20

I have a simple question. Somehow I was unable to find a definitive answer.

How much is WITH RECURSIVE syntax optimized in PostgreSQL? By that I mean: is it merely a syntactic sugar for a series of non recursive queries, OR is it more of a single statement that despite its complicated semantics has been optimized as a whole. A follow-up question - just about how much is it possible to optimize this kind of syntax? Of course some concrete data on the matter is most welcome.

julx
  • 8,694
  • 6
  • 47
  • 86

2 Answers2

20

I've found it optimized up to a point.

The various subqueries are re-used as expected and are optimized individually, and Postgres optimizes the latter just like any other query.

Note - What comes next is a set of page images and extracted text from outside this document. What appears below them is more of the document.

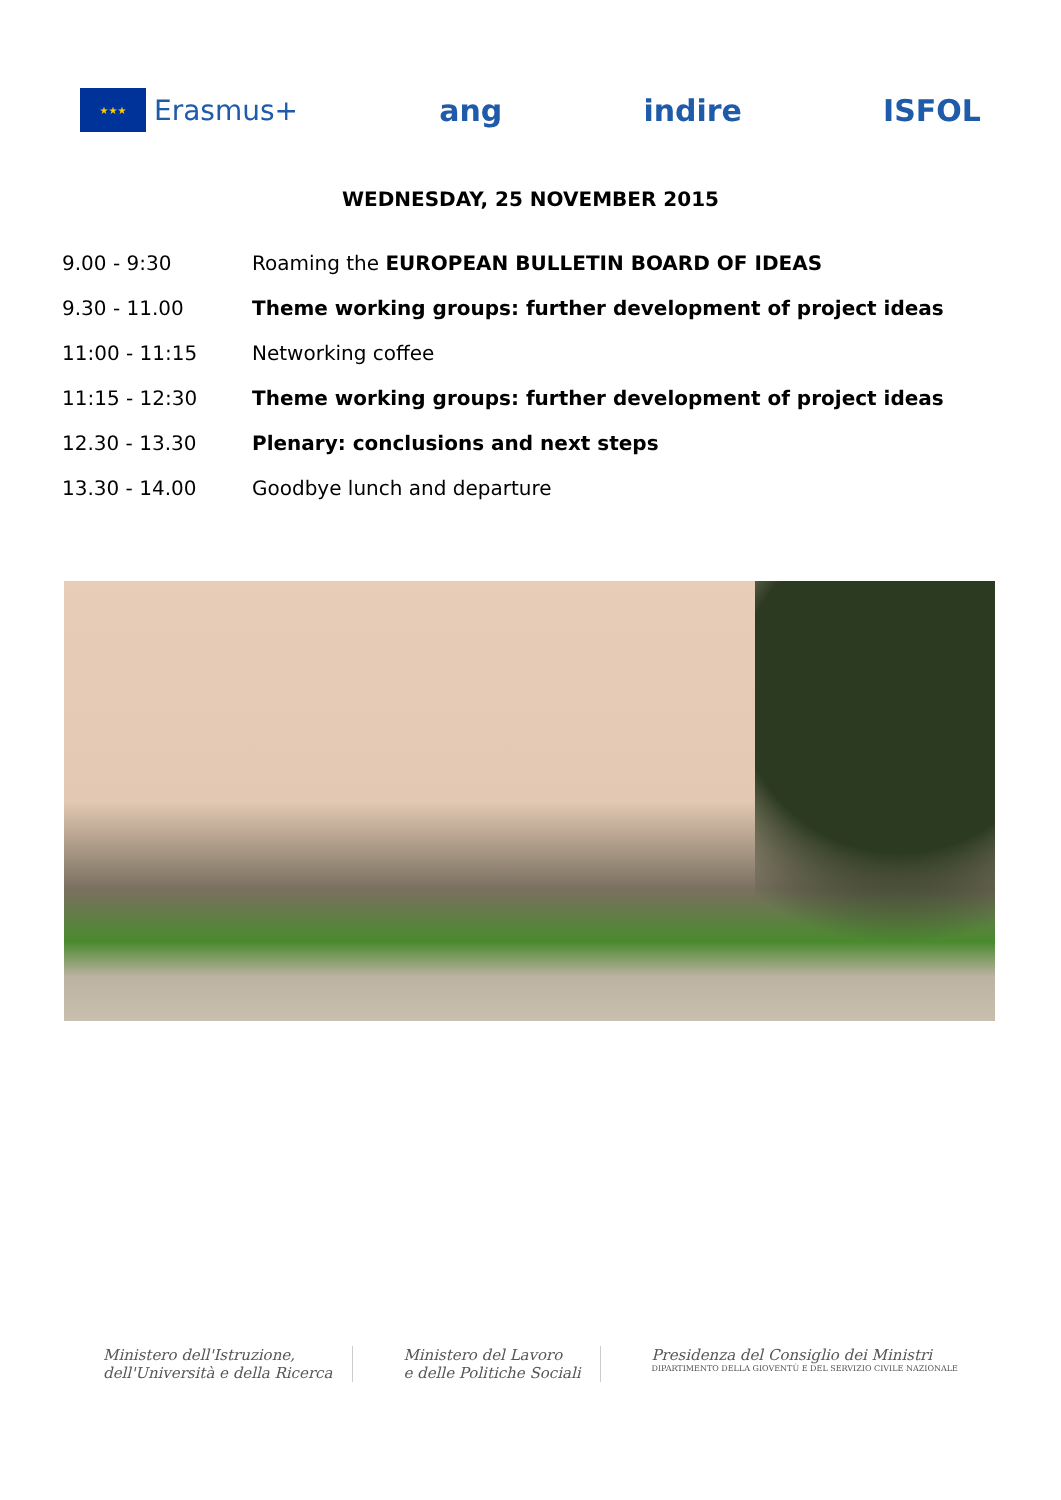★★★
Erasmus+
ang indire ISFOL
WEDNESDAY, 25 NOVEMBER 2015
| 9.00 - 9:30 | Roaming the EUROPEAN BULLETIN BOARD OF IDEAS |
| 9.30 - 11.00 | Theme working groups: further development of project ideas |
| 11:00 - 11:15 | Networking coffee |
| 11:15 - 12:30 | Theme working groups: further development of project ideas |
| 12.30 - 13.30 | Plenary: conclusions and next steps |
| 13.30 - 14.00 | Goodbye lunch and departure |
Ministero dell'Istruzione,
dell'Università e della Ricerca
Ministero del Lavoro
e delle Politiche Sociali
Presidenza del Consiglio dei Ministri
DIPARTIMENTO DELLA GIOVENTÙ E DEL SERVIZIO CIVILE NAZIONALE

My main gripe with it has to do with that it won't inject constraints into the CTEs when it could.

For instance:

with recursive
parents as (
select node.id,
       node.parent_id
from nodes as node
union all
select node.id,
       parent.parent_id
from parents as node
join nodes as parent on parent.id = node.parent_id
)
select parent_id
from parents
where id = 2;

Postgres would ideally understand, in the above, that (since node.id is returned as is) it can do:

with recursive
parents as (
select node.id,
       node.parent_id
from nodes as node
where id = 2
union all
select node.id,
       parent.parent_id
from parents as node
join nodes as parent on parent.id = node.parent_id
)
select parent_id
from parents;

... and use an index scan on the primary key. In practice, it'll actually do exactly when the CTE tells it to do: recursively pull all parents for all rows, place the result set in an unnamed temporary table if needed, and then check each row from the result set one for id = 2.

In other words, a CTE does not keep a trace of the "originating" table/row/column set that it's returning. Until this gets optimized properly, creating a view on a recursive query is crazy at best.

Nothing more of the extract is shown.